Plusieurs médias caribéens se sont mobilisés pour rendre un dernier hommage au légendaire saxophoniste de Djet-X. France-Antilles, Guyane 1ère, Martinique 1ère, ATV, Radio Sud’Est de Martinique, pour ne citer que ceux-là, lui ont consacré des émissions et publié des reportages. Des téléspectateurs d’ATV ont même eu l’occasion de revoir un extrait de la dernière soirée de Gérard Daniel en 2011 avec Djet-X à l’Atrium – la plus grande salle de spectacle de la Martinique – où ont également performé Les Frères Dejean, Skah-shah et System Band.
A côté de l’histoire, la musique crée une affinité entre Haïti et ses voisins antillais et caribéens.

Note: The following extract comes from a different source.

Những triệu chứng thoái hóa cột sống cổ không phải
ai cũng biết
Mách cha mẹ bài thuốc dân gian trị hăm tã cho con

Le Compas reste très présent dans la vie socio-culturelle des populations de la Martinique, de la Guadeloupe et de la Guyane française. Le succès de certains groupes comme Tabou Combo, Les Frères Dejean, Magnum Band et plus récemment de Carimi en est la preuve. Cependant cet amour du Compas ne doit pas cacher des réalités plus sombres: les discriminations que vivent les communautés haïtiennes dans les îles voisines, la peur du vaudou etc.
Feguenson Hermogène
*Pour faciliter la compréhension de l’article, nous employons le concept « Amérindien » mais il ne reflète pas notre lecture de l’histoire de la colonisation européenne de l’Amérique.